What might a potential pause in trade tensions between the U.S. and China mean for markets? Richard explains.
Hopes of a détente in U.S-China relations have risen ahead of a President Donald Trump and President Xi Jinping meeting on the sidelines of the G20 summit. Risky assets most rattled by tit-for-tat trade actions have perked up relative to global markets. Yet we are wary of chasing any near-term bounce. The tussle between the two countries extends well beyond trade issues and is likely to endure, in our view.
Our BlackRock Geopolitical Risk Indicator for U.S./China relations shows that market attention towards risks of a flare-up between the two countries is high. Yet constructive signals from both countries in the run-up to the Trump-Xi meeting in Buenos Aires has pulled the BGRI significantly off its 2018 peaks. Our analysis shows material shifts in the U.S.-China BGRI coincide with large swings in prices of cyclically exposed assets sensitive to this risk, as shown in the chart. Among the myriad factors driving asset prices, political risks have a bigger impact when market attention to them shifts rapidly. Yet we find this relationship tends to be stronger over shorter time horizons. Over longer windows, factors beyond geopolitics reassert themselves to drive market returns.
China in the spotlight
A series of overtures from the U.S. towards several trading partners has taken some of the sting out of escalating global trade tensions. The U.S. investigation into auto imports on national security concerns is still ongoing, yet a convivial meeting between Trump and the EU’s Jean-Claude Juncker helped calm fears. A revised trade deal between the U.S., Mexico and Canada will likely go before Congress next year. The U.S. signed a trade agreement with South Korea. Bilateral negotiations with Japan passed without conflict.

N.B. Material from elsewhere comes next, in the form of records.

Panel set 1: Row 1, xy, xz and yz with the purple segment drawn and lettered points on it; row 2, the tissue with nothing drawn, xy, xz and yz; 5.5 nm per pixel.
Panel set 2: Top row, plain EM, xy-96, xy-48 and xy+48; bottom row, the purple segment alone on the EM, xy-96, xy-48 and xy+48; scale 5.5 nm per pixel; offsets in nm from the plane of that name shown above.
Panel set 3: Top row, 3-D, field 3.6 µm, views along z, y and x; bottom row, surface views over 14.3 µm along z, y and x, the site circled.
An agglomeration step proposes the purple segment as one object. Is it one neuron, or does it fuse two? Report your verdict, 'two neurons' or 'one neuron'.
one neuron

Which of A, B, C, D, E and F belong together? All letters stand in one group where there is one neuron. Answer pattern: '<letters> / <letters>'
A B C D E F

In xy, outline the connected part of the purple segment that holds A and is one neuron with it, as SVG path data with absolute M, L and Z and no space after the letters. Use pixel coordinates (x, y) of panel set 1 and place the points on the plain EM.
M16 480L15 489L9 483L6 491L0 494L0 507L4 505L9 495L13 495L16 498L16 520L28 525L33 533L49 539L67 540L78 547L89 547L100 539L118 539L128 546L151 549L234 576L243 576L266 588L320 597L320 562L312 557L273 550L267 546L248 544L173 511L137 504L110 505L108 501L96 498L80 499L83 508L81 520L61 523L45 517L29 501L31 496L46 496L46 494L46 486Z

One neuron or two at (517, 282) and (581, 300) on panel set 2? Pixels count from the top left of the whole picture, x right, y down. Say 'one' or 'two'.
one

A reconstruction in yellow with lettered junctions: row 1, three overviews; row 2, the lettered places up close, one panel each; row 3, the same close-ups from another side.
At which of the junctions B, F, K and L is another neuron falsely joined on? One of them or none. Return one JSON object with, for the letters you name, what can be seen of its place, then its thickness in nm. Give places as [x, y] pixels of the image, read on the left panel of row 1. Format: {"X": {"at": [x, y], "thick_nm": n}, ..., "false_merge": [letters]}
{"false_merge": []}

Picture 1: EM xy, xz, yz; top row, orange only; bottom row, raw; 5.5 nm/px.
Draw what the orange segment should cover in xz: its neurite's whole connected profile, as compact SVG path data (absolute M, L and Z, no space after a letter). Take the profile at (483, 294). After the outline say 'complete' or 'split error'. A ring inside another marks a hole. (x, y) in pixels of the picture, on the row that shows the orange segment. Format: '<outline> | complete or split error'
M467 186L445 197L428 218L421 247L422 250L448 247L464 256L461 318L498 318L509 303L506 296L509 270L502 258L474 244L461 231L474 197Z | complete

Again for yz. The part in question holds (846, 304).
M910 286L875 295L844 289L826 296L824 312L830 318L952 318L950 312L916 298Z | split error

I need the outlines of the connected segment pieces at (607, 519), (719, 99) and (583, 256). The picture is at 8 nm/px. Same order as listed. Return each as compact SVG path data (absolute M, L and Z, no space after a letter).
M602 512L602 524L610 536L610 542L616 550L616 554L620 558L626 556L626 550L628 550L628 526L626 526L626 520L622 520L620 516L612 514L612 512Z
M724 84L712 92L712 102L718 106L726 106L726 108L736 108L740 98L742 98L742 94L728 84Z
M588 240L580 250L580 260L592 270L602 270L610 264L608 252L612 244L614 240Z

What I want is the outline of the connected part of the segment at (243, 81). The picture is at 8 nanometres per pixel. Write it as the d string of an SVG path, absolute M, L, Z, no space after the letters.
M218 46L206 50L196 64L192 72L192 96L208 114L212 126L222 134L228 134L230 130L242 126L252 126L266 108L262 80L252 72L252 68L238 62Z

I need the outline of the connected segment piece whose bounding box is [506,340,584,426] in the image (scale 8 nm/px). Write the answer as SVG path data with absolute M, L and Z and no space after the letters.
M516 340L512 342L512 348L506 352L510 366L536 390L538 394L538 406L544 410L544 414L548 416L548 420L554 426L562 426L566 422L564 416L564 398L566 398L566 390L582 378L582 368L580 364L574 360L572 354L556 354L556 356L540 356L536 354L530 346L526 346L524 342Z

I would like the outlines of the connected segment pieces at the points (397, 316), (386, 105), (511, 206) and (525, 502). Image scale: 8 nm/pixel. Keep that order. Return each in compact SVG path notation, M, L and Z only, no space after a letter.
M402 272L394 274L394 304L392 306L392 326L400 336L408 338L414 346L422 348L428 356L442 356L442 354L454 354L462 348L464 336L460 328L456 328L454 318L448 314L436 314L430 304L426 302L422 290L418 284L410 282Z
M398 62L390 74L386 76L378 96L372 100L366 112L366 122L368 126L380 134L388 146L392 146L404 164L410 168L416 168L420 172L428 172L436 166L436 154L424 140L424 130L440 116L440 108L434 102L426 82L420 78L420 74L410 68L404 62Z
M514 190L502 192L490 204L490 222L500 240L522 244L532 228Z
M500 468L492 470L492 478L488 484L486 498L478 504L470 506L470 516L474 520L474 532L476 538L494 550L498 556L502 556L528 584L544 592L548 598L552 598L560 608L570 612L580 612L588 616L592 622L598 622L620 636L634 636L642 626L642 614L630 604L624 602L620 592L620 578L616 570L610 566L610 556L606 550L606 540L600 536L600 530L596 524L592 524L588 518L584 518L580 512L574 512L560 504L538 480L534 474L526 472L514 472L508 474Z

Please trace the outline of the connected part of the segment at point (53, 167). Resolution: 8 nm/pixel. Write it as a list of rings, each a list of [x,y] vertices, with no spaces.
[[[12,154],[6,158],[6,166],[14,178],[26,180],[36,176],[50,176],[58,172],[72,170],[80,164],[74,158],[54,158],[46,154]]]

China stands apart. The U.S. tussle with China has so far focused primarily on tariffs. The current 10% levy on $200 billion of Chinese goods imported to the U.S. will rise to 25% in January unless it is halted. And a threat to extend tariffs to all Chinese imports still looms large. Yet we believe trade tensions are just one facet of a competitive phase in U.S.-China relations that is in its early days. The best outcome for risk assets at next week’s meeting in Buenos Aires? The U.S. hitting pause on the tariff escalations and a commitment to work toward a broader framework for trade. We believe a temporary truce will not be enough to clear longer-term clouds. Business confidence in China and in pockets of the U.S. has already taken a hit, potentially spurring caution in long-term corporate spending plans. The risk to the downside is stark: A lack of progress in the talks could reignite fears of a devaluation in the Chinese yuan. Assets sensitive to risks of worsening relations–such as broad Chinese equities, Asian tech supply chain stocks and small-cap material shares–could see another leg down.
The real issue for both sides is the competition to dominate the technologies and industries of the future. Thorny relations between the world’s largest economies are a source of macro uncertainty–and an important reason for seeking increased portfolio resilience, in our view. We see quality-style equities and short-dated U.S. government bonds as two ways to increase ballast within portfolios. We also look to identify areas of the market that now reflect significant downside risks, such as Chinese and other emerging market equities, where the de-rating in 2018 looks to have created an attractive entry point for long-term investors.